Aug 14 2014
From Scotland, we go back to England for Team India’s test tour, and bring you beauteous sights beyond cricketing fights
If culture is your thing then the Met is a must for your trip to Bury. Situated in the Derby Hall, a large Victorian classical building on Market Street, it presents contemporary and classic theatre, folk music and comedy touring nationally and internationally. It has two theatre spaces and a café bar. The Met is organiser and promoter of a number of outdoor events including the annual Ramsbottom Festival.
The Fusilier Museum
Delve in to the fascinating history of the Lancashire Fusiliers with a trip to this art museum. Opened in 2009, it is home to a fascinating collection of items from the XX Lancashire Fusiliers and the Royal Regiment of Fusiliers, which chart its 300 years of history and heritage. Walk through the exhibitions and engage with interactive displays and hands-on activities.

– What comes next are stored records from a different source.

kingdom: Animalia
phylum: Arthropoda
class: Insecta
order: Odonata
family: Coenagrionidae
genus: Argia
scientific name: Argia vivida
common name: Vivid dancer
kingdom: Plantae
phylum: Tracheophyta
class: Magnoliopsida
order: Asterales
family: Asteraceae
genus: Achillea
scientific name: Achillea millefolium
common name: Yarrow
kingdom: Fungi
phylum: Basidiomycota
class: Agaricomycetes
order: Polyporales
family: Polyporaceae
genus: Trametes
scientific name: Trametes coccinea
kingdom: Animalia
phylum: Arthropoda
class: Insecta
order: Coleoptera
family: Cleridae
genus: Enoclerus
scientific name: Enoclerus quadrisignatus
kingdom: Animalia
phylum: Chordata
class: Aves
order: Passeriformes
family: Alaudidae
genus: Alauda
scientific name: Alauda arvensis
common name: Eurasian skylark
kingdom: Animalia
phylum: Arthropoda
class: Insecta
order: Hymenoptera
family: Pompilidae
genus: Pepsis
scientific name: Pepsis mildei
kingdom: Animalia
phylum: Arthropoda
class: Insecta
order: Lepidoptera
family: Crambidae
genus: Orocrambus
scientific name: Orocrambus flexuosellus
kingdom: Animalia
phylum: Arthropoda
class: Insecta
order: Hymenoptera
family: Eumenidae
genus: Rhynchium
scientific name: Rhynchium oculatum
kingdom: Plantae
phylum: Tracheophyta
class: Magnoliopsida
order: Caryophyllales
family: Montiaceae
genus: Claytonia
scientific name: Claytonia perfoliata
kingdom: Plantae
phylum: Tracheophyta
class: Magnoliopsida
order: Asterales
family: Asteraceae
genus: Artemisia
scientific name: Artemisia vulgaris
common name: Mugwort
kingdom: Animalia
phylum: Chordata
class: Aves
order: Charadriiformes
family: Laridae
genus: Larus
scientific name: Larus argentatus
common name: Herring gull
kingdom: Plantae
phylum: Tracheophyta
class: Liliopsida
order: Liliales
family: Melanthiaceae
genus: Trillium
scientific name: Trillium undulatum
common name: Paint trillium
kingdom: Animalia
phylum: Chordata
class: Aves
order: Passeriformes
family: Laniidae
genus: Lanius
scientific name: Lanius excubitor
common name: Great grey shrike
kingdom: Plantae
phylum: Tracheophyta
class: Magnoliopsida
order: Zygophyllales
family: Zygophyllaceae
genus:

The East Lancashire Railway
Hop on board a beautiful heritage steam train and take a trip through Bury’s green countryside. Today over 60 individual steam and diesel locomotives reside on the railway, along with over 140 carriages, wagons and utility vehicles. Based out of Bury’s Bolton Street Station, the 12 mile long ELR stretches to Rawtenstall to Heywood. The railway is open every weekend of the year and holds a number of themed events round the year.
Where to EAT
Located at Manchester Old Road, this restaurant is a light and airy eatery with an extensive menu featuring traditional Italian dishes with a twist. Pizzas are cooked in a traditional wood-burning oven. Main courses include dishes like Filetto Santino (prime fillet with king prawns and mushrooms) and Costolette d’Abbacchio (lamb shanks with potato hash) among others.
Where to SHOP
Located at Murray Road, Bury’s multi award winning market boasts of about 370 stalls drawing in the crowds from far and wide. From LCD TVs to speciality cheese and from pheasants to birthday presents, and some of the freshest produce in the North West can be found here.
THE PICK: Peel Tower
Standing tall on Holcombe Hill and overlooking the valley, this is one of the area’s most noticeable landmarks. The tower was opened in 1852 in honour of Sir Robert Peel. The tower is 128ft high and the views are well worth the climb. Explore further following circular walk includes Holcombe Hill and Peel Tower.